馬鹿かお前は。そう続けられて悟浄の頭にますます血が上る。

「‥‥‥ざけんな、なら何で!」
「さっき貴様、何か言ってたな」
「さっき?」

―――お前の乱れる姿を、じっくりと拝ませて貰う―――

「あ‥‥」

自分の血の気の引く音というものを初めて聞いた気がした。

「そういう事だ。初めて気が合ったな」

三蔵は決して『早い』という訳ではない。それなのに。
一度目に普段の何倍もの時間を掛けられて。しかも当然一回で終わりという事はない筈で。

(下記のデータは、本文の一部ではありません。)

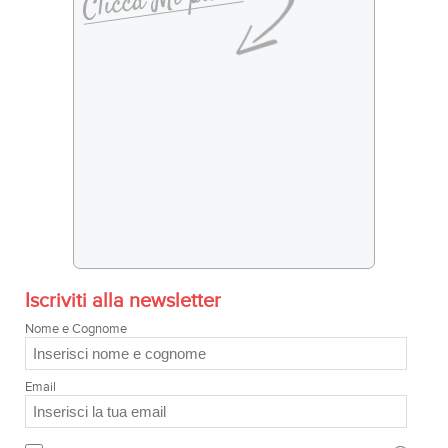
Iscriviti alla newsletter
Nome e Cognome
Email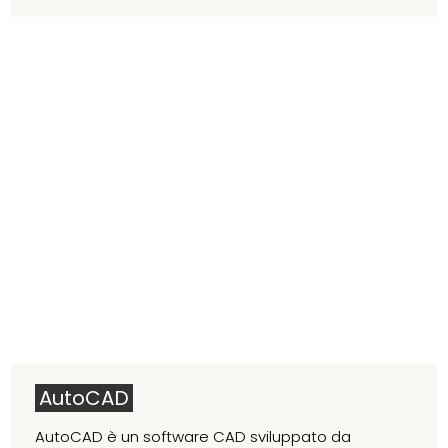
AutoCAD
AutoCAD è un software CAD sviluppato da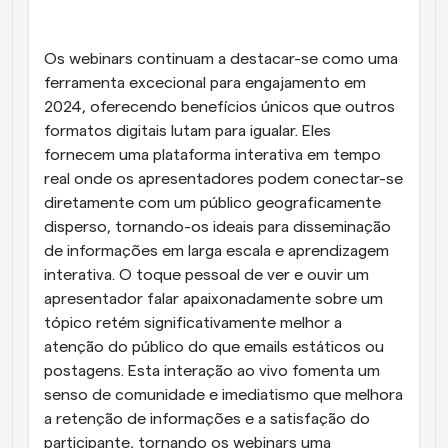
Fluxos de trabalho
Automatizar agendamento e lembretes
Os webinars continuam a destacar-se como uma 
ferramenta excecional para engajamento em 
Blogue
2024, oferecendo benefícios únicos que outros 
Mantenha-se atualizado com as últimas notícias e 
Agendamento potenciado com chamadas 
formatos digitais lutam para igualar. Eles 
atualizações
impulsionadas por IA
fornecem uma plataforma interativa em tempo 
Reuniões Instantâneas
real onde os apresentadores podem conectar-se 
Reunião com clientes em minutos
diretamente com um público geograficamente 
disperso, tornando-os ideais para disseminação 
Links de Grupo Dinâmico
de informações em larga escala e aprendizagem 
Agende reuniões de forma fluida com várias pessoas
interativa. O toque pessoal de ver e ouvir um 
apresentador falar apaixonadamente sobre um 
Webhooks
tópico retém significativamente melhor a 
Receba notificações quando algo acontecer
atenção do público do que emails estáticos ou 
postagens. Esta interação ao vivo fomenta um 
senso de comunidade e imediatismo que melhora 
a retenção de informações e a satisfação do 
participante, tornando os webinars uma 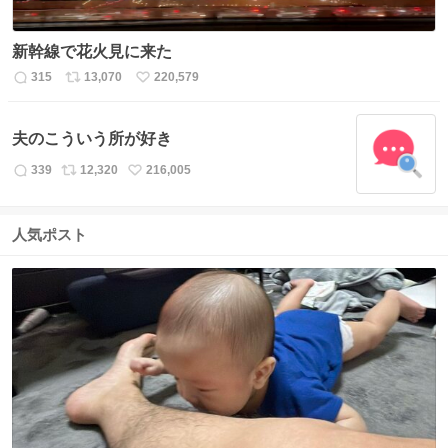
新幹線で花火見に来た
315
13,070
220,579
返
リ
い
信
ポ
い
数
ス
ね
夫のこういう所が好き
ト
数
数
339
12,320
216,005
返
リ
い
信
ポ
い
数
ス
ね
人気ポスト
ト
数
数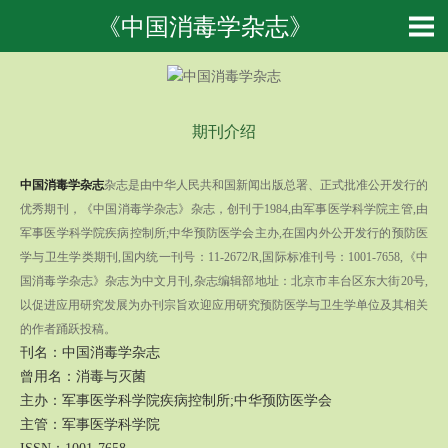
《中国消毒学杂志》
期刊介绍
中国消毒学杂志
杂志是由中华人民共和国新闻出版总署、正式批准公开发行的
优秀期刊，《中国消毒学杂志》杂志，创刊于1984,由军事医学科学院主管,由
军事医学科学院疾病控制所;中华预防医学会主办,在国内外公开发行的预防医
学与卫生学类期刊,国内统一刊号：11-2672/R,国际标准刊号：1001-7658,《中
国消毒学杂志》杂志为中文月刊,杂志编辑部地址：北京市丰台区东大街20号,
以促进应用研究发展为办刊宗旨欢迎应用研究预防医学与卫生学单位及其相关
的作者踊跃投稿。
刊名：中国消毒学杂志
曾用名：消毒与灭菌
主办：军事医学科学院疾病控制所;中华预防医学会
主管：军事医学科学院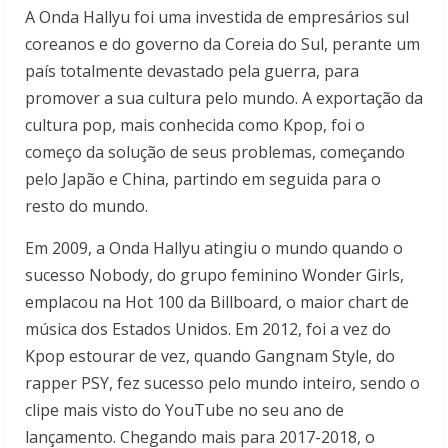
A Onda Hallyu foi uma investida de empresários sul
coreanos e do governo da Coreia do Sul, perante um
país totalmente devastado pela guerra, para
promover a sua cultura pelo mundo. A exportação da
cultura pop, mais conhecida como Kpop, foi o
começo da solução de seus problemas, começando
pelo Japão e China, partindo em seguida para o
resto do mundo.
Em 2009, a Onda Hallyu atingiu o mundo quando o
sucesso Nobody, do grupo feminino Wonder Girls,
emplacou na Hot 100 da Billboard, o maior chart de
música dos Estados Unidos. Em 2012, foi a vez do
Kpop estourar de vez, quando Gangnam Style, do
rapper PSY, fez sucesso pelo mundo inteiro, sendo o
clipe mais visto do YouTube no seu ano de
lançamento. Chegando mais para 2017-2018, o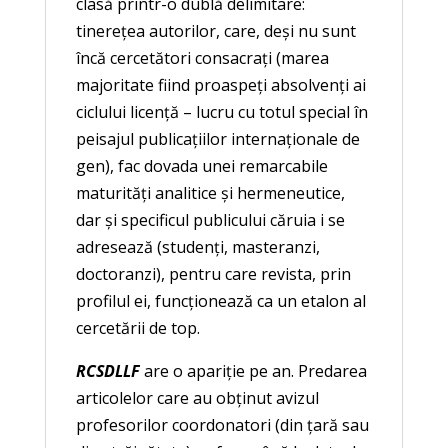
clasă printr-o dublă delimitare:
tinereţea autorilor, care, deşi nu sunt
încă cercetători consacraţi (marea
majoritate fiind proaspeţi absolvenţi ai
ciclului licenţă – lucru cu totul special în
peisajul publicaţiilor internaţionale de
gen), fac dovada unei remarcabile
maturităţi analitice şi hermeneutice,
dar şi specificul publicului căruia i se
adresează (studenţi, masteranzi,
doctoranzi), pentru care revista, prin
profilul ei, funcţionează ca un etalon al
cercetării de top.
RCSDLLF
are o apariţie pe an. Predarea
articolelor care au obţinut avizul
profesorilor coordonatori (din ţară sau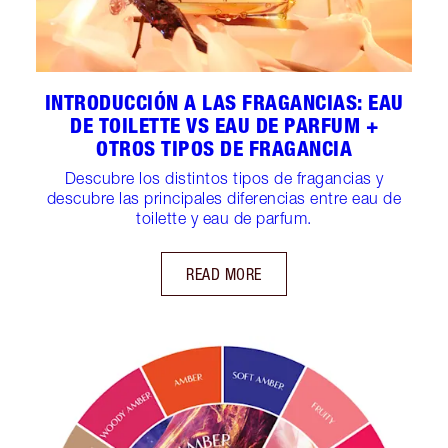
INTRODUCCIÓN A LAS FRAGANCIAS: EAU
DE TOILETTE VS EAU DE PARFUM +
OTROS TIPOS DE FRAGANCIA
Descubre los distintos tipos de fragancias y
descubre las principales diferencias entre eau de
toilette y eau de parfum.
READ MORE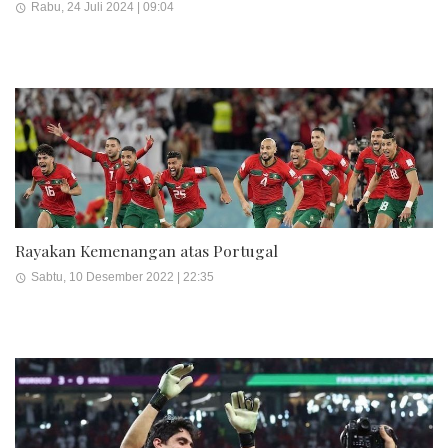
Rabu, 24 Juli 2024 | 09:04
Rayakan Kemenangan atas Portugal
Sabtu, 10 Desember 2022 | 22:35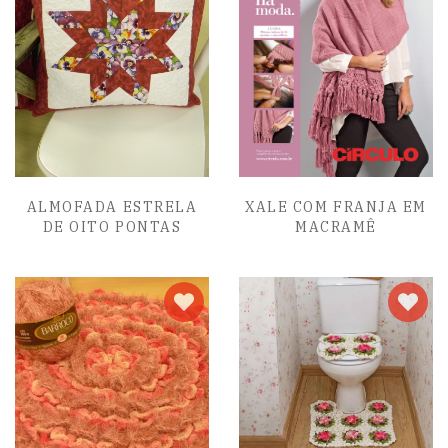
ALMOFADA ESTRELA
XALE COM FRANJA EM
DE OITO PONTAS
MACRAMÊ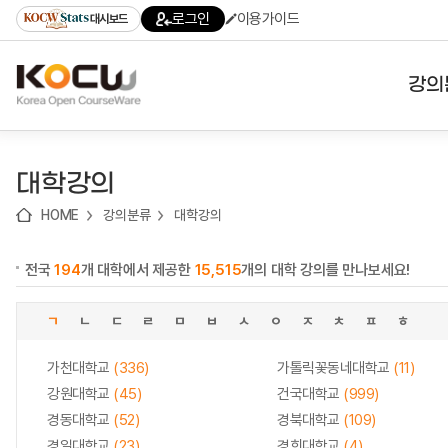
로
로
로
바
로그인
이용가이드
대시보드
가
가
가
로
기
기
기
가
(skip
기
to
강의
content)
대학
대학강의
기관
HOME
강의분류
대학강의
전공
전국
194
개 대학에서 제공한
15,515
개의 대학 강의를 만나보세요!
테마
ㄱ
ㄴ
ㄷ
ㄹ
ㅁ
ㅂ
ㅅ
ㅇ
ㅈ
ㅊ
ㅍ
ㅎ
가천대학교
(336)
가톨릭꽃동네대학교
(11)
강원대학교
(45)
건국대학교
(999)
경동대학교
(52)
경북대학교
(109)
경일대학교
(23)
경희대학교
(4)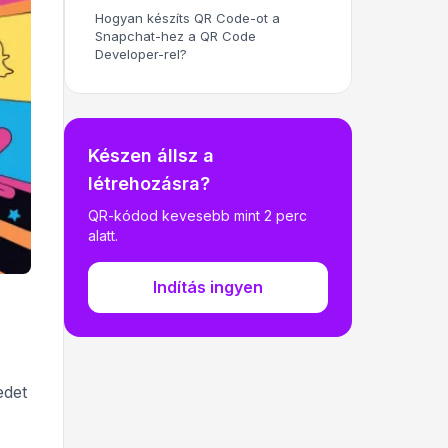
Hogyan készíts QR Code-ot a
Snapchat-hez a QR Code
Developer-rel?
Készen állsz a
létrehozásra?
QR-kódod kevesebb mint 2 perc
alatt.
Indítás ingyen
edet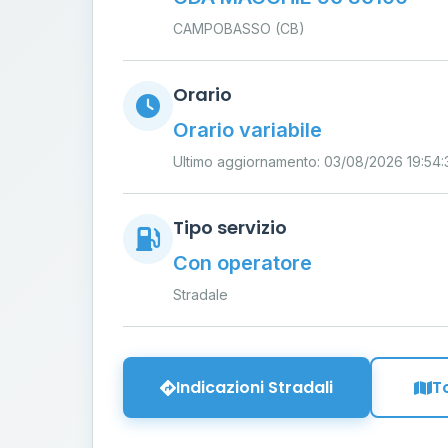
CAMPOBASSO (CB)
Orario
Orario variabile
Ultimo aggiornamento: 03/08/2026 19:54:
Tipo servizio
Con operatore
Stradale
Indicazioni Stradali
T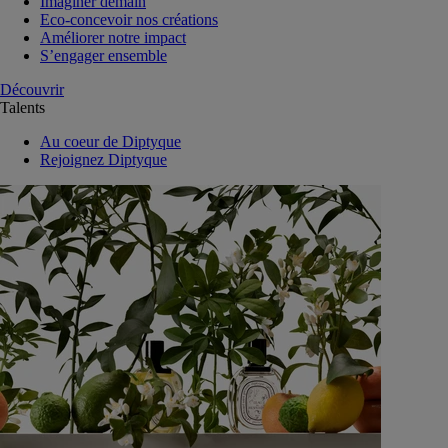
Imaginer demain
Eco-concevoir nos créations
Améliorer notre impact
S’engager ensemble
Découvrir
Talents
Au coeur de Diptyque
Rejoignez Diptyque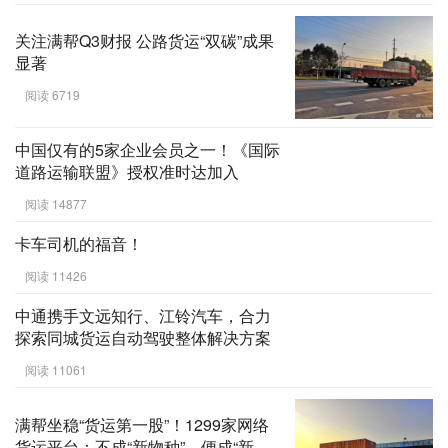
关注满帮Q3财报 公路货运“双碳”成果
显著
阅读 6719
中国仅有的5家企业会员之一！《国际
道路运输联盟》授权准时达加入
阅读 14877
卡车司机的福音！
阅读 11426
中通携手文远知行、江铃汽车，合力
探索同城货运自动驾驶整体解决方案
阅读 11061
满帮坐稳“货运第一股”！1299家网络
货运平台：不成“新物种”，便成“新僵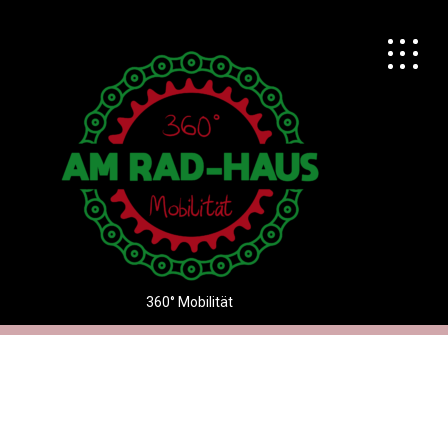
Startseite…
360° Mobilität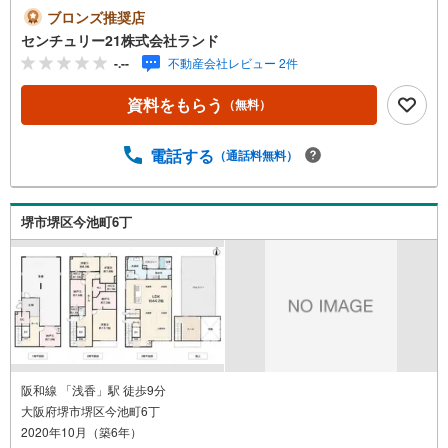
ランド阿波座店は・・・ お客様のニーズに寄り添い、大
ブロンズ推奨店
切なお住まいのご購入に最後まで伴走いたします！●リフォ
センチュリー21株式会社ランド
ームのご相談も承っております。●購入・売却・ローンのご
-.--
不動産会社レビュー 2件
相談・・・なんでもお気軽にご相談くださいませ！〇大阪
メトロ千日前線・中央線「阿波座」駅5番出口より徒歩約2
資料をもらう
（無料）
分！〇営業時間:10:00～20:00（火曜日・水曜日定休日※祝
日は営業）事前にご連絡いただけますと、スムーズにご案
内が可能です。ご連絡お待ちしております！
電話する
（通話料無料）
堺市堺区今池町6丁
阪和線 「浅香」駅 徒歩9分
大阪府堺市堺区今池町6丁
2020年10月（築6年）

―――今夜自分は、一体どんな目にあわされるのだろう。おまけに、その姿を全て三蔵に観察されてしまう―――。
 

ぞくり。
 

その想像は悟浄の背中に冷たい汗と――――同時に、体の奥底にある種の疼きをもたらした。下腹部に熱が集中する。

(ヤバ――)

「限界か?」

無意識に頷きかけた悟浄だったが、意地と根性で踏みとどまった。決壊寸前の理性とプライドが、悟浄の中で戦っている。そんな悟浄の様子を楽しげに眺めていた三蔵が、たったひと言、名を呼んだ。囁くように小さく、低く。

悟浄、と。

それだけで、悟浄の理性はあっさりと陥落した。
もうどうでも、何でもいい。心から欲しいと願う人が今まさに目の前にいて、自分が求めるのを手を広げて待ってくれている。この誘惑に抗う必要がどこにあるというのだろう。
何かに引き寄せられるように、ふらふらと席を立つ。頬に手を添えて奪うように口付けたが、普段とは違い三蔵の反応は鈍い。余裕の無い悟浄をからかうように舌を掠めると、さっさと悟浄を引き剥がしてしまった。

「焦んな。朝まで時間はタップリある」
「‥‥誰のせいでっ‥‥!」

三蔵は悟浄の腰に軽く手を添えてはいるが、そこには情欲の欠片も感じられない。堪らなくなった悟浄はいやいやをするように、額を三蔵の首筋に擦り付けた。

「仕方ねぇな。―――なら、せいぜい頑張って」

薄紅色に染まった耳へと流し込むように三蔵が囁くと、悟浄の体がピクリと揺れる。

「俺をソノ気にさせてみろ」

三蔵の言葉が終わるより早く、悟浄はその場に跪いた。カチャカチャという三蔵のベルトを外す音が静まり返った部屋に木霊する。だがその音は、すぐに淫猥な水音にとって代わった。いつもより遥かに反応の鈍いものに、悟浄は必死に舌を這わせる。

強請る素振りも隠さず自分を感じさせようと躍起になっている男の紅い髪を、三蔵はまるで壊れ物に触れるかのように、優しく撫でた。

「――――楽しい夜になりそうじゃねぇか?」

その口元に、勝者の笑みを浮かべながら。